[Task to carry out]
Transcribe the data that follows without changing a word, and omit the pictures.

[Dataset entries]
-- Opening Marker --
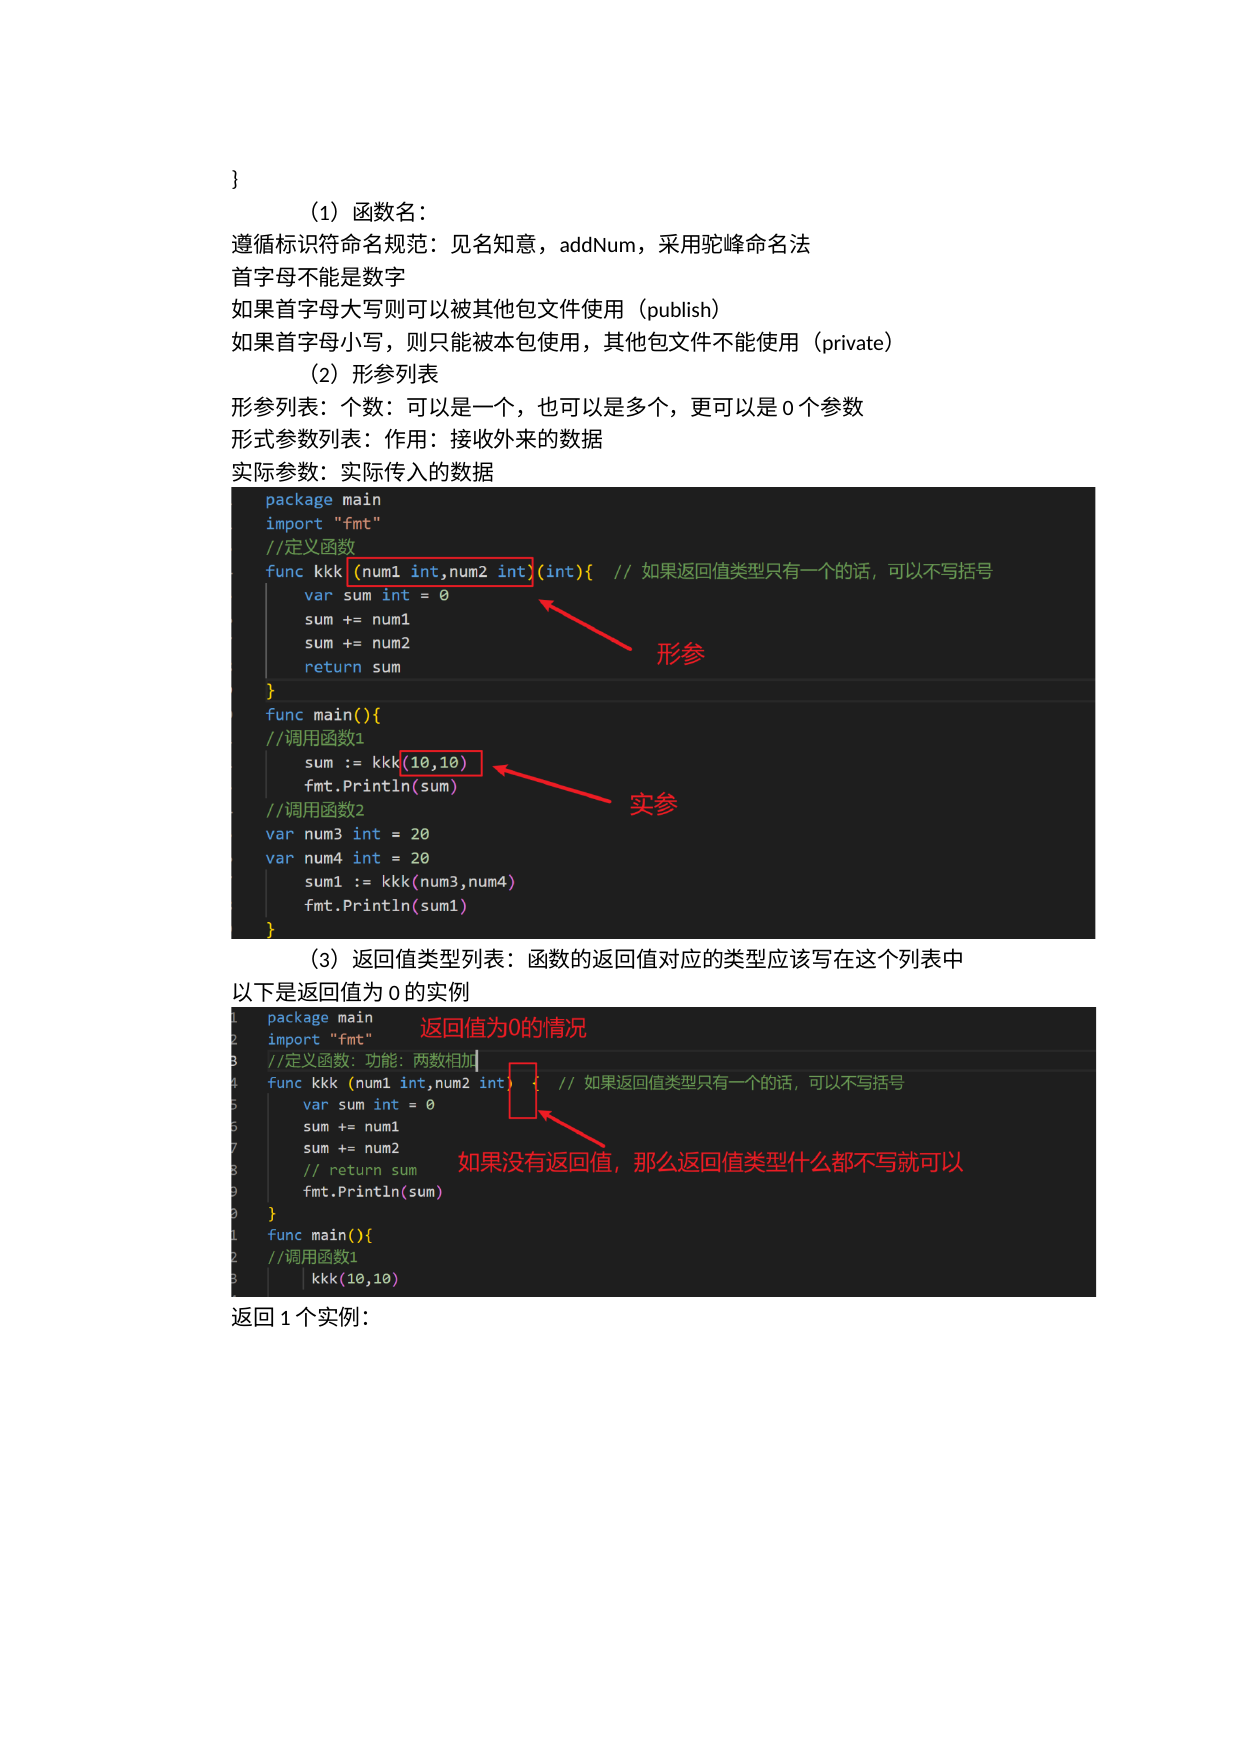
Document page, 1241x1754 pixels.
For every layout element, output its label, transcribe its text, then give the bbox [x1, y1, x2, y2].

picture [231, 1007, 1097, 1297]
list 形式参数列表：作用：接收外来的数据 [187, 422, 1053, 454]
picture [231, 487, 1096, 939]
list 返回1个实例： [231, 1299, 1053, 1332]
list 形参列表 [253, 357, 1053, 389]
list 形参列表：个数：可以是一个，也可以是多个，更可以是0个参数 [231, 389, 1053, 422]
list 以下是返回值为0的实例 [231, 974, 1053, 1007]
list 遵循标识符命名规范：见名知意，addNum，采用驼峰命名法 [231, 227, 1053, 259]
list 函数名： [253, 194, 1053, 227]
list 首字母不能是数字 [231, 259, 1053, 292]
list } [187, 162, 1053, 194]
list 返回值类型列表：函数的返回值对应的类型应该写在这个列表中 [253, 942, 1053, 974]
list 如果首字母小写，则只能被本包使用，其他包文件不能使用（private） [231, 324, 1053, 357]
list 实际参数：实际传入的数据 [187, 454, 1053, 487]
list 如果首字母大写则可以被其他包文件使用（publish） [231, 292, 1053, 324]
-- Closing Marker --
[Task output]
Document page, 1241x1754 pixels.
For every layout element, output its label, transcribe its text, then give the bbox [x1, y1, x2, y2].

picture [231, 1007, 1097, 1297]
list 形式参数列表：作用：接收外来的数据 [187, 422, 1053, 454]
picture [231, 487, 1096, 939]
list 返回1个实例： [231, 1299, 1053, 1332]
list 形参列表 [253, 357, 1053, 389]
list 形参列表：个数：可以是一个，也可以是多个，更可以是0个参数 [231, 389, 1053, 422]
list 以下是返回值为0的实例 [231, 974, 1053, 1007]
list 遵循标识符命名规范：见名知意，addNum，采用驼峰命名法 [231, 227, 1053, 259]
list 函数名： [253, 194, 1053, 227]
list 首字母不能是数字 [231, 259, 1053, 292]
list } [187, 162, 1053, 194]
list 返回值类型列表：函数的返回值对应的类型应该写在这个列表中 [253, 942, 1053, 974]
list 如果首字母小写，则只能被本包使用，其他包文件不能使用（private） [231, 324, 1053, 357]
list 实际参数：实际传入的数据 [187, 454, 1053, 487]
list 如果首字母大写则可以被其他包文件使用（publish） [231, 292, 1053, 324]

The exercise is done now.